This Friedrich Dick checkering hand file, also called a texturing file, is ideal for cutting decorative serrations on bezel edges, for creating florentine-style finishes, and for checkering—cutting long, parallel lines, then cutting criss-crossing lines at angles up to 90° to form a diamond-like pattern in the metal. It features teeth arranged in parallel lines along the length of the file on the top and bottom surfaces. The edges are smooth, preventing marring or metal removal from surfaces adjacent to the work area.
This file has a German cut #2; German-cut files are graded by the number of teeth, counting teeth parallel to the long axis of the file. German cuts start coarser than Swiss and go finer, offering more increments for more precise cutting. In all cut styles, the higher the number, the finer its cut.

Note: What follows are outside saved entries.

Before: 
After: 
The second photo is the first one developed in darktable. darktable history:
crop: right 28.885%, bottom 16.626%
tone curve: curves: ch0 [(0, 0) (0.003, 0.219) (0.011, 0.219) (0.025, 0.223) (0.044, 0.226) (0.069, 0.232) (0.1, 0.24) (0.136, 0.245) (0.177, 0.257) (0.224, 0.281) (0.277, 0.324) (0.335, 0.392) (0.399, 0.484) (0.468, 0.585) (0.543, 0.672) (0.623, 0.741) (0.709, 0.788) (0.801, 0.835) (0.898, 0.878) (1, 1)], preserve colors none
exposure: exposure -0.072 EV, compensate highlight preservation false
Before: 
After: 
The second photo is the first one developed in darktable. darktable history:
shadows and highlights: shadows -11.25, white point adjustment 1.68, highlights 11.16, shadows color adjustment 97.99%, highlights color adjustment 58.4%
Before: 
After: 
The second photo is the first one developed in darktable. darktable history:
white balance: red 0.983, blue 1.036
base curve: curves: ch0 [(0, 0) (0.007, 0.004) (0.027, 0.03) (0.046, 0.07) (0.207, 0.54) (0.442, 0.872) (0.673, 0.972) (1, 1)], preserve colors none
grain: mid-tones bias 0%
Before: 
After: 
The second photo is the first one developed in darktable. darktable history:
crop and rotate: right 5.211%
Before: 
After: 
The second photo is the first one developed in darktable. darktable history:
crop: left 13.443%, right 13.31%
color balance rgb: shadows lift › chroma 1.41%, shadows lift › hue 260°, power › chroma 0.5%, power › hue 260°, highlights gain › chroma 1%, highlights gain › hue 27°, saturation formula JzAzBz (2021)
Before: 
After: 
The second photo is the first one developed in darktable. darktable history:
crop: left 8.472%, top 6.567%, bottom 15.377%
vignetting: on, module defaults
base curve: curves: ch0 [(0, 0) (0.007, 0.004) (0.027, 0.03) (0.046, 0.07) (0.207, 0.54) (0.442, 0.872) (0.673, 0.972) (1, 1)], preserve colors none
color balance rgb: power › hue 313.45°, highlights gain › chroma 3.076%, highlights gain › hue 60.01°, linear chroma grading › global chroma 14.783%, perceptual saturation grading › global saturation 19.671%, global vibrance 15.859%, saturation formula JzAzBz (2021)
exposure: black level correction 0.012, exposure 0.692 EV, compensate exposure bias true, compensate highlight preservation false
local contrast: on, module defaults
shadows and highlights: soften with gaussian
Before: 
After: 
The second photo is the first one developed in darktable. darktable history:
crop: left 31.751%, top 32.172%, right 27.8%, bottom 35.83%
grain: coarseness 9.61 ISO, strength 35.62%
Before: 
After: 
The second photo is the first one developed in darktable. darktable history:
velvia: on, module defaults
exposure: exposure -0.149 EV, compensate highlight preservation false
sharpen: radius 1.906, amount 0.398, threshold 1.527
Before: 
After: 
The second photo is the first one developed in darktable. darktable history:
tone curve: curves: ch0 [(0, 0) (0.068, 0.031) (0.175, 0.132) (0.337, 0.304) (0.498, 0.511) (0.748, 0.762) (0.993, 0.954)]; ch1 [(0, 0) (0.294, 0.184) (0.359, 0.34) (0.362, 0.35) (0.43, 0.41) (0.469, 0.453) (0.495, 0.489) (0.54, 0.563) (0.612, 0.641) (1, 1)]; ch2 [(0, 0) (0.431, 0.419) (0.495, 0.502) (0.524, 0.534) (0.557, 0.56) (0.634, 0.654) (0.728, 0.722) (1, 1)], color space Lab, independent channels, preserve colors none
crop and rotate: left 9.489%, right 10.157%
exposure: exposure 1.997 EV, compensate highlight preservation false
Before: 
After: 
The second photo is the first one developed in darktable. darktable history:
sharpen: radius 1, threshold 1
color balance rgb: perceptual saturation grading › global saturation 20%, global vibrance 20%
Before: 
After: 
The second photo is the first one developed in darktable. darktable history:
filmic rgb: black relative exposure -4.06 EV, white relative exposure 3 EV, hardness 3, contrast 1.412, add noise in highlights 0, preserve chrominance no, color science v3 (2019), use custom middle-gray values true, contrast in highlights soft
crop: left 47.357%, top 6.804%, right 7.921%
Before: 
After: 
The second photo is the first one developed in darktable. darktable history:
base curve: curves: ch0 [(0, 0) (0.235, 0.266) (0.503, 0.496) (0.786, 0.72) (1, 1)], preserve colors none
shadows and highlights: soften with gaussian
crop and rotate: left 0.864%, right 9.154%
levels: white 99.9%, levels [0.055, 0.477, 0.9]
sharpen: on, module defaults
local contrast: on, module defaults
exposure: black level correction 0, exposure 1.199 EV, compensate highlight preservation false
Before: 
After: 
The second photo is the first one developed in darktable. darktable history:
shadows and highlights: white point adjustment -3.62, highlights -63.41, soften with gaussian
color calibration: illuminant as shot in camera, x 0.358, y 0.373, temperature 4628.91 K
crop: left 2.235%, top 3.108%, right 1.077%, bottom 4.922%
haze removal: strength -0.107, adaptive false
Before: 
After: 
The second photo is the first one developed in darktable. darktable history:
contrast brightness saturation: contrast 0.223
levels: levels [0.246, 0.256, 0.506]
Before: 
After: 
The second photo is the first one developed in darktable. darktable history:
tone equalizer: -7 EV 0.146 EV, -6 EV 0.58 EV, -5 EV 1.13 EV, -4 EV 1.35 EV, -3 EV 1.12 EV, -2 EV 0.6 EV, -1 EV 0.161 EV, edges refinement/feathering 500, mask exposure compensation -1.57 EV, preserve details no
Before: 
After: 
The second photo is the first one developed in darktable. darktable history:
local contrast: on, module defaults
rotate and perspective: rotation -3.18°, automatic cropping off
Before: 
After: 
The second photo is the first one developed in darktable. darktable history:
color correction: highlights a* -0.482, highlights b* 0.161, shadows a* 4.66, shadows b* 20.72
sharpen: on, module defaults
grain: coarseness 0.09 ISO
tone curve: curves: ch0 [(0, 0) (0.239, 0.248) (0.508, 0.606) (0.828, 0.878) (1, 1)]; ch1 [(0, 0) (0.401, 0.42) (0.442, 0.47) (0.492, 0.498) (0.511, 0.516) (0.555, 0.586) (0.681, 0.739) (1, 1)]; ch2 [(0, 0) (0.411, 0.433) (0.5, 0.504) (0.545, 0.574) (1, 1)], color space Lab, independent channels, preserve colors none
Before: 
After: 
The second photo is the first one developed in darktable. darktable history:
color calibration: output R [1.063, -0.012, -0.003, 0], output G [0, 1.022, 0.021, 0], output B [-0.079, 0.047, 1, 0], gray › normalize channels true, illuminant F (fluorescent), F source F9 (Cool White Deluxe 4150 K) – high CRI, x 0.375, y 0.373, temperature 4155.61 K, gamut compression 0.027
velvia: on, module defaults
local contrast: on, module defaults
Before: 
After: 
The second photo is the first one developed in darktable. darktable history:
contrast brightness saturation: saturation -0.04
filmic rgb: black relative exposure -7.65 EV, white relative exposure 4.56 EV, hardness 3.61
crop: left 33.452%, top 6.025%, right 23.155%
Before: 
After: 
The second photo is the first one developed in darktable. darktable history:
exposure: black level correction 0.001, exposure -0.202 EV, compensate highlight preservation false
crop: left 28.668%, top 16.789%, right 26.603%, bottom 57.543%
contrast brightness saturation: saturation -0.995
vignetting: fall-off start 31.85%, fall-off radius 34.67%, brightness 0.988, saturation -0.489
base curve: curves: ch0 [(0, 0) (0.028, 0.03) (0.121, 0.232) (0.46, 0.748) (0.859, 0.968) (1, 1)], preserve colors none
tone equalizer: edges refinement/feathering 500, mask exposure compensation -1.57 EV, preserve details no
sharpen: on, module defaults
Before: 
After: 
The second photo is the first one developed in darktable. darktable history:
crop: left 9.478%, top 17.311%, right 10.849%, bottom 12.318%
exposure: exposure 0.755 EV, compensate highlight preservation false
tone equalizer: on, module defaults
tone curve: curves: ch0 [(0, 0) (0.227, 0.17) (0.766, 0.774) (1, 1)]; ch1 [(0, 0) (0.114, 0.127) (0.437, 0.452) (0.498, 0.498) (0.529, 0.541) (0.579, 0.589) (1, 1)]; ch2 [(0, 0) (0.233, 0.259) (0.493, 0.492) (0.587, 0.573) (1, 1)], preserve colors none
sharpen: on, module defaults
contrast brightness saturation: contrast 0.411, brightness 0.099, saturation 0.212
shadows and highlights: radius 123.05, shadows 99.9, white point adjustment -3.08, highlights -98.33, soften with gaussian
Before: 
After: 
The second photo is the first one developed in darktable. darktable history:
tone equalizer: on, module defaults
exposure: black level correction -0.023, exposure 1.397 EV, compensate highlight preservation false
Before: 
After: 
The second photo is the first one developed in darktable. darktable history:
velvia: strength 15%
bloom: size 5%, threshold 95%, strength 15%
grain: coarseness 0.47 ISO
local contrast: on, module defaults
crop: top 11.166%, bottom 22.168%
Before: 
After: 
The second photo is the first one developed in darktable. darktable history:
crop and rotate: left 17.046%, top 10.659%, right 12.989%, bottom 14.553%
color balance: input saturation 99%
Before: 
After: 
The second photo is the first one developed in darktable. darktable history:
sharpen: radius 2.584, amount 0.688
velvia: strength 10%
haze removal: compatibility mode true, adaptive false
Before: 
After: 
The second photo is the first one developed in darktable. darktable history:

Hand files, also called 'full-size' files, feature a larger cutting surface that is longer and wider than other file types and are ideal for fast, efficient removal of material from the workpiece for initial shaping, for smoothing and, in finer cuts, for finishing. These files have a narrow, tapered tang intended to be secured into a handle (available separately) that provides comfort and control of the file when in use.
Among the finest jewelers' files in the world, Friedrich Dick files are made of tough chrome/tool steel alloy and precisely machined to yield sharp corners and fine points. These files have deep-cut teeth that provide efficient, uniform stock removal; they are 66–67 HRC hardness for exceptional service with minimal care.